“They Died at Home,” excerpt from “Pushing the River”

maryb

Her own mama and daddy died at home. Her mama simply did not wake up one morning with no warning whatsoever. She gone to bed the night before same as every night of her twenty years in her big bed in the house where she had spent the better part of her life trying to make the very best of a bad situation, that bad situation being marrying my Lady’s father. She tended the flowers in the beds, and washed the drapes once a year like clockwork, and made sure the little ones was dressed and fed and minding their manners. She joined the PTA and the church guild and the neighborhood ladies’ group that met once a month for a light luncheon and cards. She woke up every morning of her twenty years in the house with a determination to face the new day with capital g Grace and to push whatever suffering somebody else in her postion might have felt under the rugs and between the shades of the blinds and to the dark and far corners.

One day my Lady’s daddy came up the stairs from his morning habit of coffee drinking and newspaper reading and thought to hisself: “Why that’s funny. It sounds like the god damn alarm clock is buzzing.”

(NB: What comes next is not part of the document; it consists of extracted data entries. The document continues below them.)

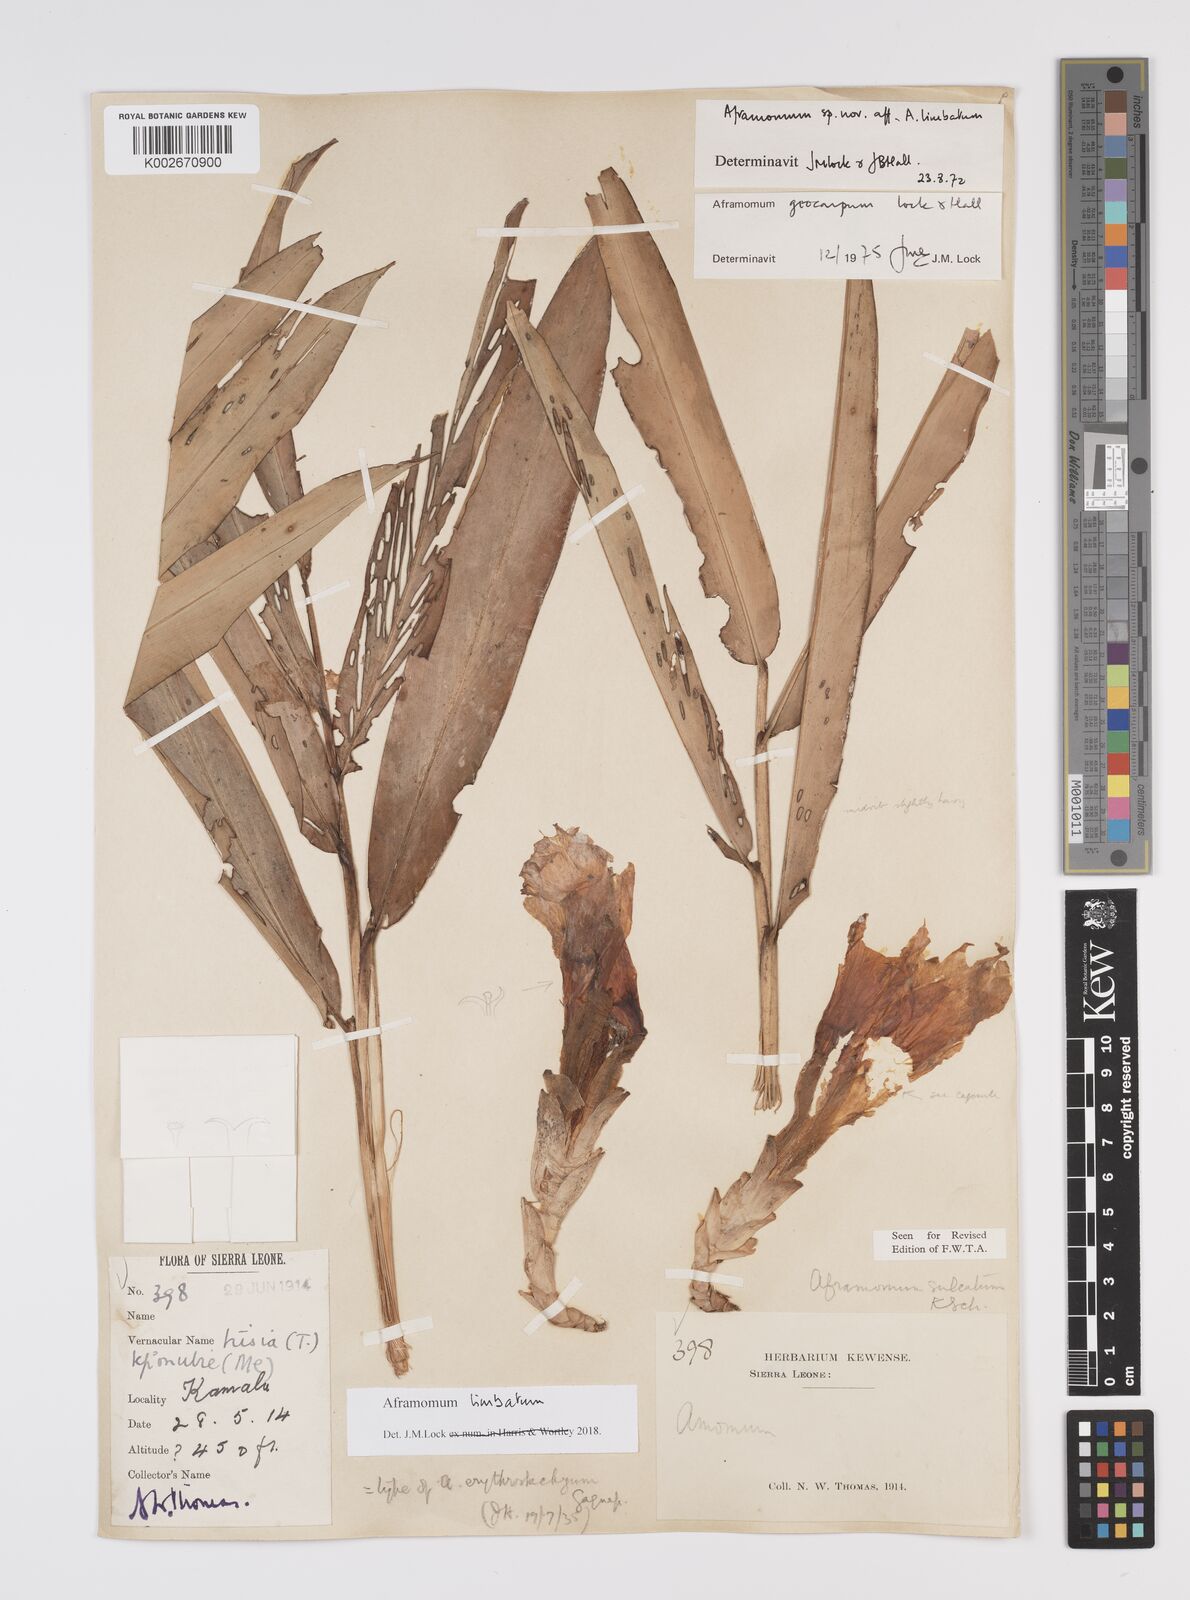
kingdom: Plantae
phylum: Tracheophyta
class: Liliopsida
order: Zingiberales
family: Zingiberaceae
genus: Aframomum
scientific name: Aframomum limbatum
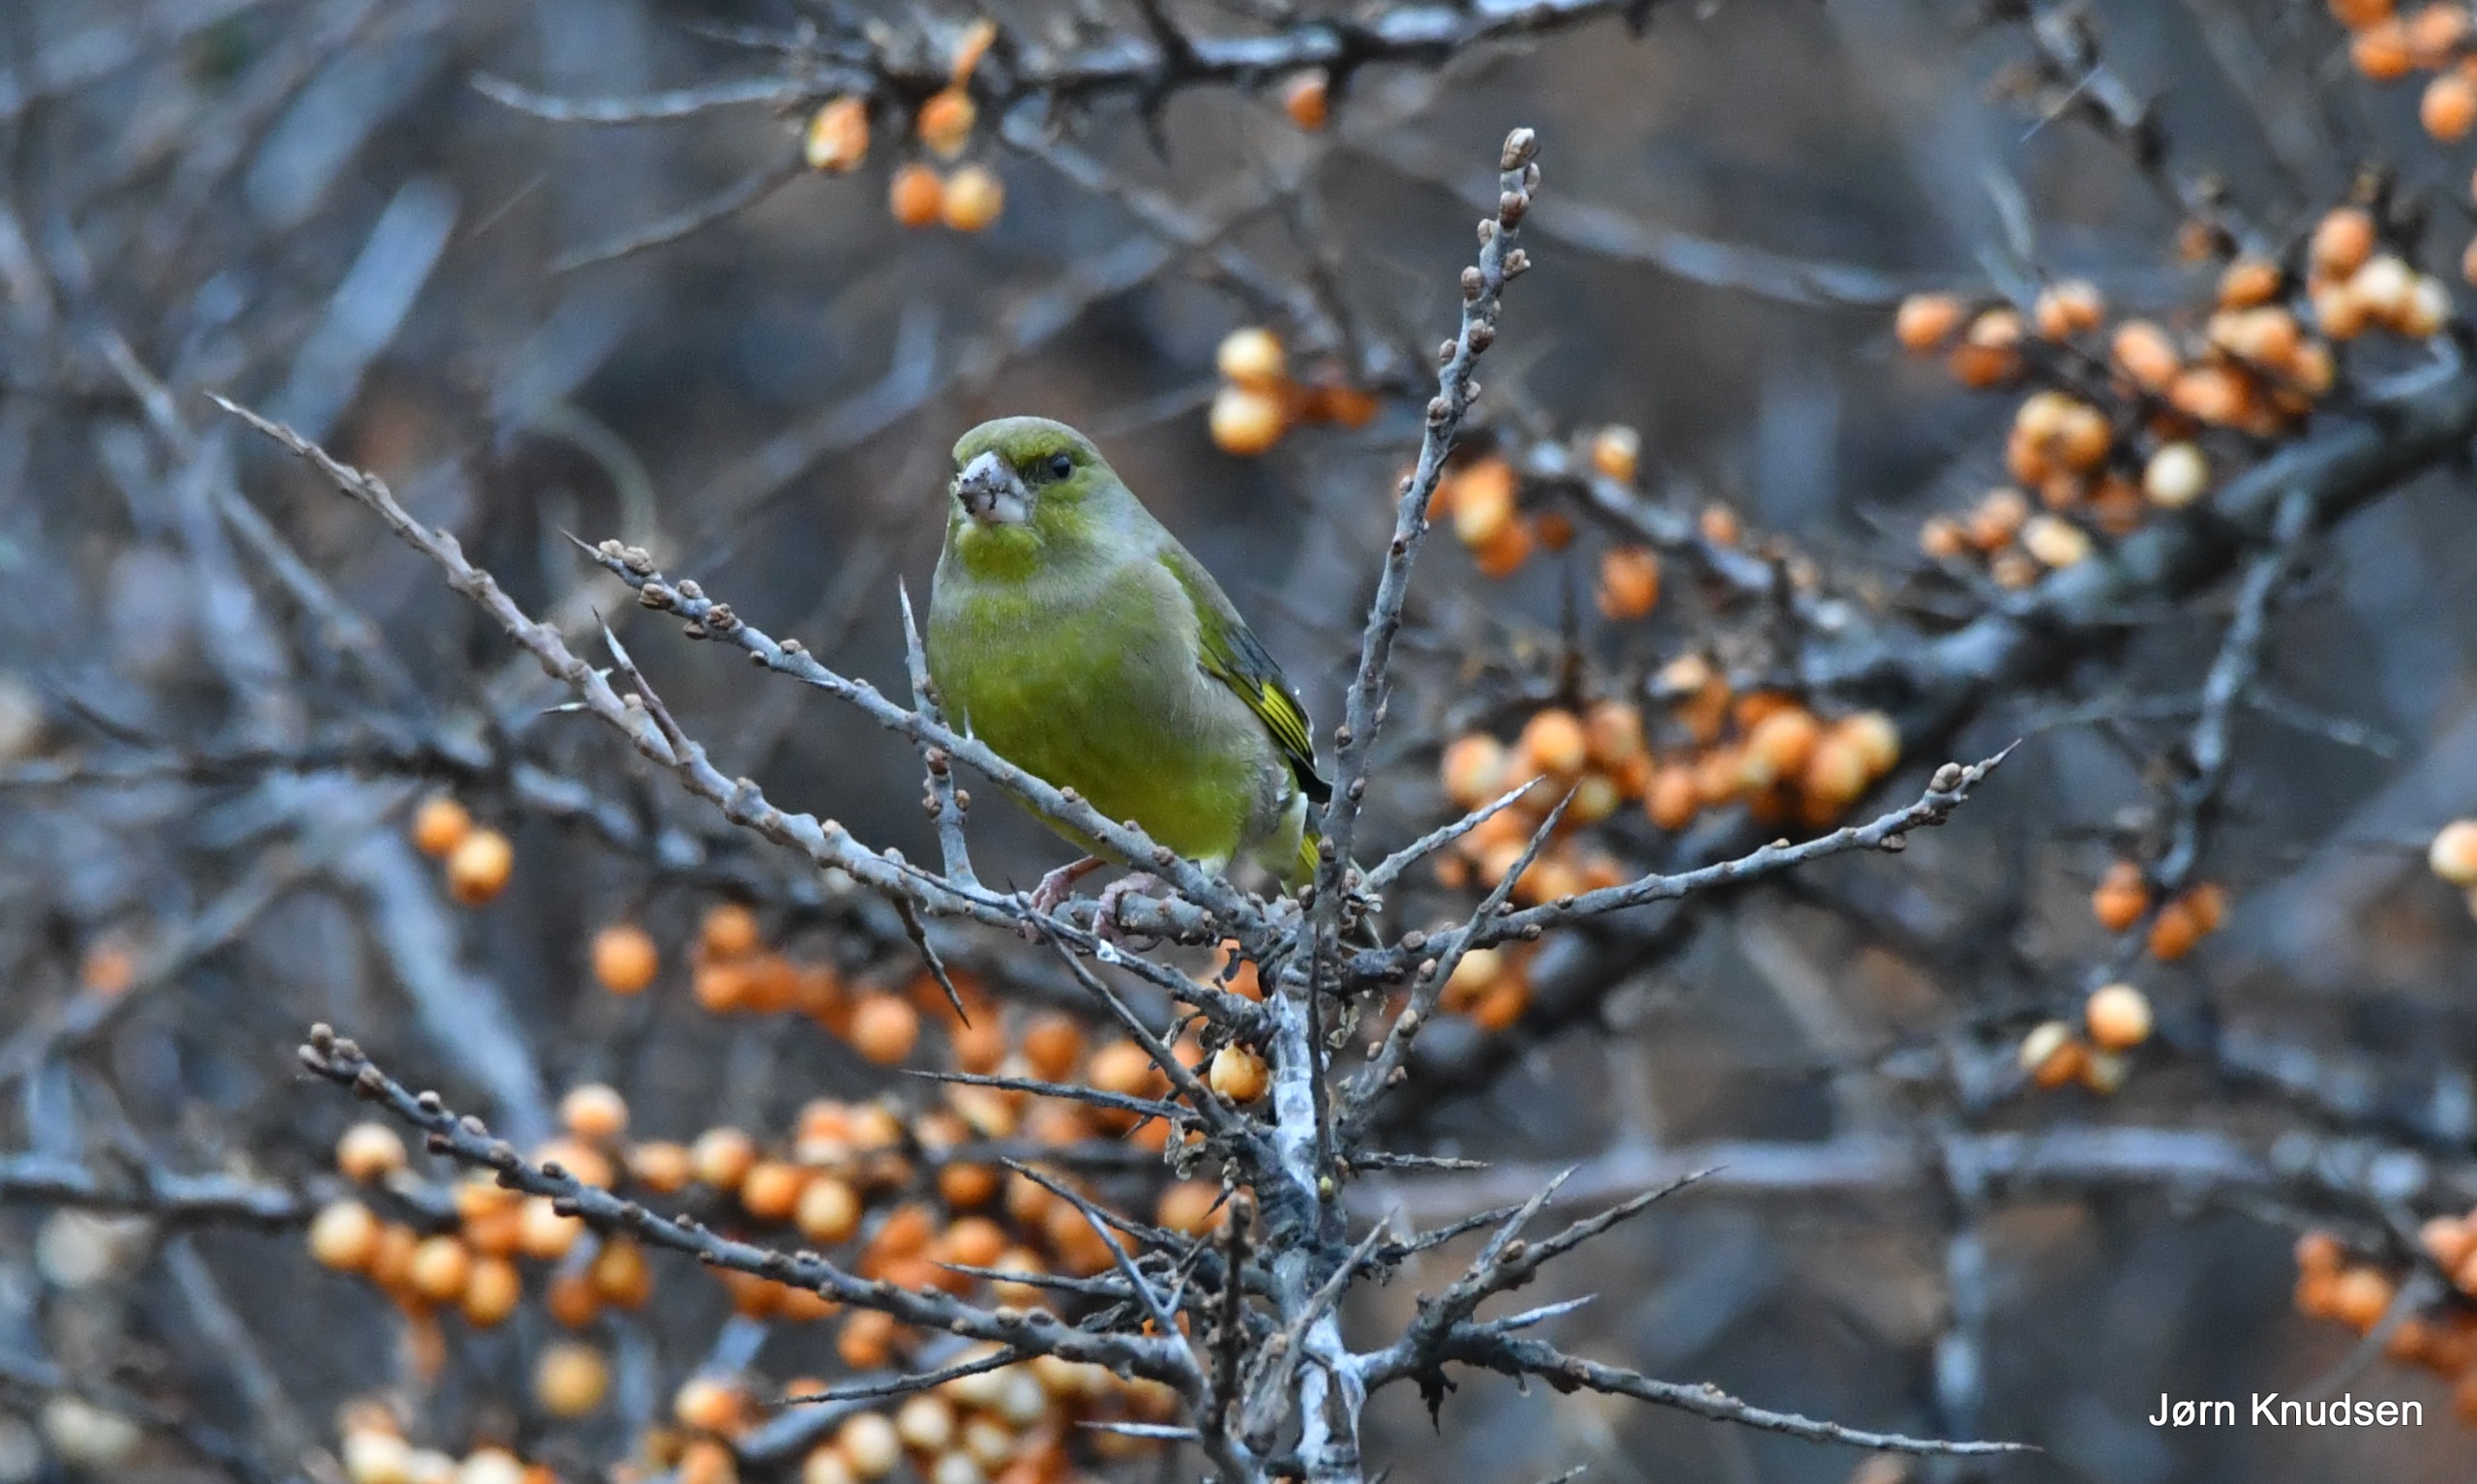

My Lady’s mama was laying in the bed still and peaceful as could be with the alarm clock screaming like a banshee. Her daddy came on over to the bed and shook at her big toe as it poked up from under the covers. He called her name into the daytime blackness of the room, the bright July sunlight held back cept for the littlest peek here and there. He went over and pushed the peg of the infernal alarm clock, and stood there with his index finger still pushing on it, cause he had the inkling that when he took his finger off of that peg, he would have to figure out what to do next. And he had the further inkling that this could lead to a chain of events that may alter the entire remainder of his natural life.

 

2 Replies to ““They Died at Home,” excerpt from “Pushing the River””

  1. Barbara,

    I very much like the “magical thinking” moment – keeping a finger on the alarm clock button because he intuits she is dead and wants to stop time, to not move past that instant. It’s a believable, indeed familiar, impulse for which you’ve created a scene, both concrete and symbolic, to express that. Works for me.

    – Bill

    p.s. Is the “John B. Monier” photo in the next blog entry your father?